* Task brief
Copy the text of every item below with "Сосна" substituted for each "Лиственница" and everything else unchanged. Leave the pictures out of your answer.

++++ Provided records

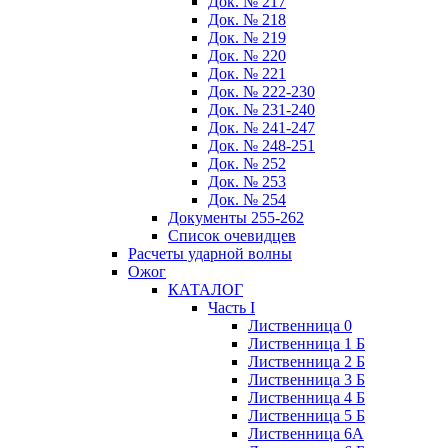
Док. № 217
Док. № 218
Док. № 219
Док. № 220
Док. № 221
Док. № 222-230
Док. № 231-240
Док. № 241-247
Док. № 248-251
Док. № 252
Док. № 253
Док. № 254
Документы 255-262
Список очевидцев
Расчеты ударной волны
Ожог
КАТАЛОГ
Часть I
Лиственница 0
Лиственница 1 Б
Лиственница 2 Б
Лиственница 3 Б
Лиственница 4 Б
Лиственница 5 Б
Лиственница 6А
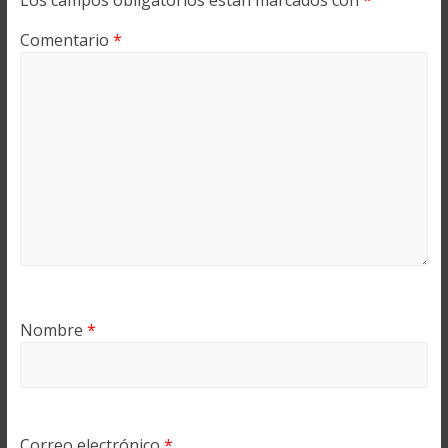
Los campos obligatorios están marcados con
*
Comentario
*
Nombre
*
Correo electrónico
*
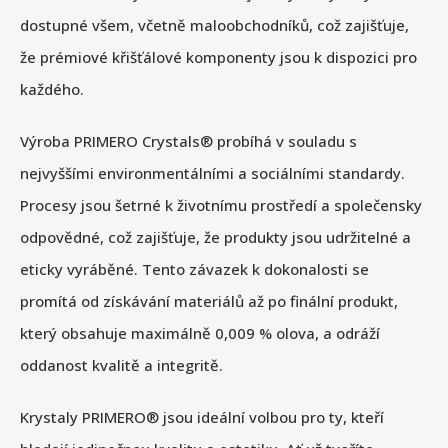
dostupné všem, včetně maloobchodníků, což zajišťuje,
že prémiové křišťálové komponenty jsou k dispozici pro
každého.
Výroba PRIMERO Crystals® probíhá v souladu s
nejvyššími environmentálními a sociálními standardy.
Procesy jsou šetrné k životnímu prostředí a společensky
odpovědné, což zajišťuje, že produkty jsou udržitelné a
eticky vyráběné. Tento závazek k dokonalosti se
promítá od získávání materiálů až po finální produkt,
který obsahuje maximálně 0,009 % olova, a odráží
oddanost kvalitě a integritě.
Krystaly PRIMERO® jsou ideální volbou pro ty, kteří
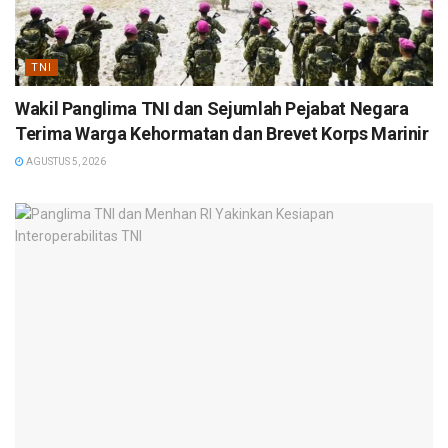
TNI
Wakil Panglima TNI dan Sejumlah Pejabat Negara
Terima Warga Kehormatan dan Brevet Korps Marinir
AGUSTUS 5, 2026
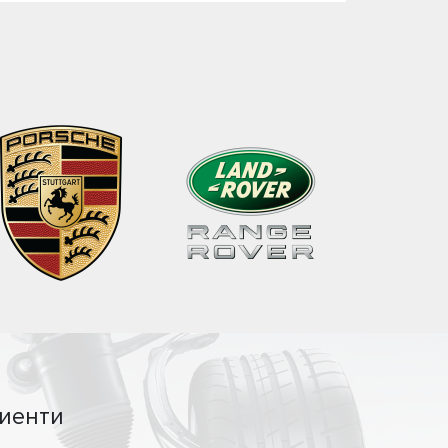
иенти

++++++++

* Exercise answer
Док. № 217
Док. № 218
Док. № 219
Док. № 220
Док. № 221
Док. № 222-230
Док. № 231-240
Док. № 241-247
Док. № 248-251
Док. № 252
Док. № 253
Док. № 254
Документы 255-262
Список очевидцев
Расчеты ударной волны
Ожог
КАТАЛОГ
Часть I
Сосна 0
Сосна 1 Б
Сосна 2 Б
Сосна 3 Б
Сосна 4 Б
Сосна 5 Б
Сосна 6А
Los campos obligatorios están marcados con
*
Comentario
*
Nombre
*
Correo electrónico
*
dostupné všem, včetně maloobchodníků, což zajišťuje,
že prémiové křišťálové komponenty jsou k dispozici pro
každého.
Výroba PRIMERO Crystals® probíhá v souladu s
nejvyššími environmentálními a sociálními standardy.
Procesy jsou šetrné k životnímu prostředí a společensky
odpovědné, což zajišťuje, že produkty jsou udržitelné a
eticky vyráběné. Tento závazek k dokonalosti se
promítá od získávání materiálů až po finální produkt,
který obsahuje maximálně 0,009 % olova, a odráží
oddanost kvalitě a integritě.
Krystaly PRIMERO® jsou ideální volbou pro ty, kteří
TNI
Wakil Panglima TNI dan Sejumlah Pejabat Negara
Terima Warga Kehormatan dan Brevet Korps Marinir
AGUSTUS 5, 2026
иенти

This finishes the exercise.